- [Prompt]
Search the records for the string "Crna" and report how many lines contain it, with nothing else.

:: Input material ::

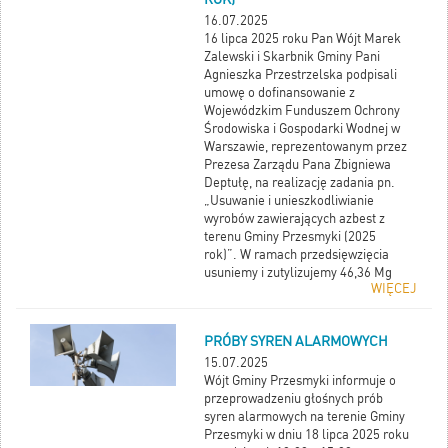
16.07.2025
16 lipca 2025 roku Pan Wójt Marek
Zalewski i Skarbnik Gminy Pani
Agnieszka Przestrzelska podpisali
umowę o dofinansowanie z
Wojewódzkim Funduszem Ochrony
Środowiska i Gospodarki Wodnej w
Warszawie, reprezentowanym przez
Prezesa Zarządu Pana Zbigniewa
Deptułę, na realizację zadania pn.
„Usuwanie i unieszkodliwianie
wyrobów zawierających azbest z
terenu Gminy Przesmyki (2025
rok)”. W ramach przedsięwzięcia
usuniemy i zutylizujemy 46,36 Mg
WIĘCEJ
wyrobów zawierających azbest,
pochodzących od mieszkańców
Gminy Przesmyki, na co otrzymaliśmy
PRÓBY SYREN ALARMOWYCH
dofinasowanie w kwocie 29.991,21
zł.
15.07.2025
Wójt Gminy Przesmyki informuje o
przeprowadzeniu głośnych prób
syren alarmowych na terenie Gminy
Przesmyki w dniu 18 lipca 2025 roku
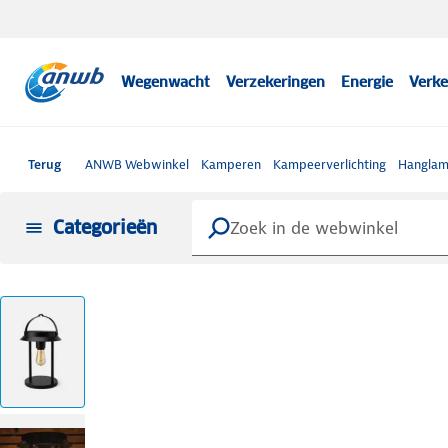
Wegenwacht
Verzekeringen
Energie
Verke
Terug
ANWB Webwinkel
Kamperen
Kampeerverlichting
Hangla
Categorieën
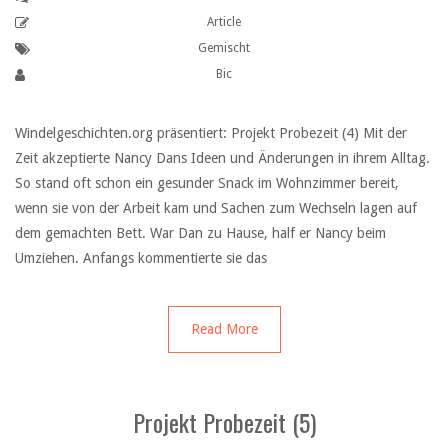
Article
Gemischt
Bic
Windelgeschichten.org präsentiert: Projekt Probezeit (4) Mit der
Zeit akzeptierte Nancy Dans Ideen und Änderungen in ihrem Alltag.
So stand oft schon ein gesunder Snack im Wohnzimmer bereit,
wenn sie von der Arbeit kam und Sachen zum Wechseln lagen auf
dem gemachten Bett. War Dan zu Hause, half er Nancy beim
Umziehen. Anfangs kommentierte sie das
Read More
Projekt Probezeit (5)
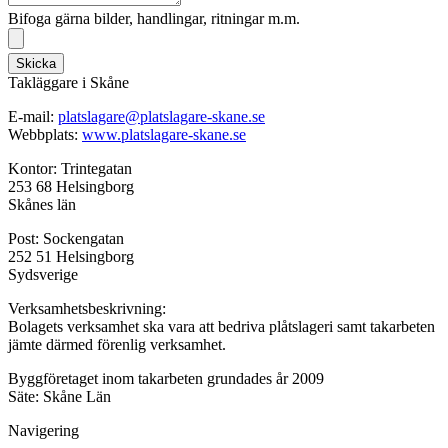
Bifoga gärna bilder, handlingar, ritningar m.m.
Skicka
Takläggare i Skåne
E-mail:
platslagare@platslagare-skane.se
Webbplats:
www.platslagare-skane.se
Kontor: Trintegatan
253 68 Helsingborg
Skånes län
Post: Sockengatan
252 51 Helsingborg
Sydsverige
Verksamhetsbeskrivning:
Bolagets verksamhet ska vara att bedriva plåtslageri samt takarbeten
jämte därmed förenlig verksamhet.
Byggföretaget inom takarbeten grundades år 2009
Säte: Skåne Län
Navigering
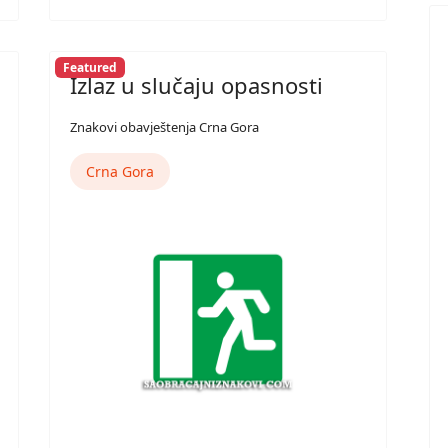
Featured
Izlaz u slučaju opasnosti
Znakovi obavještenja Crna Gora
Crna Gora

:::

- [Result for this task]
2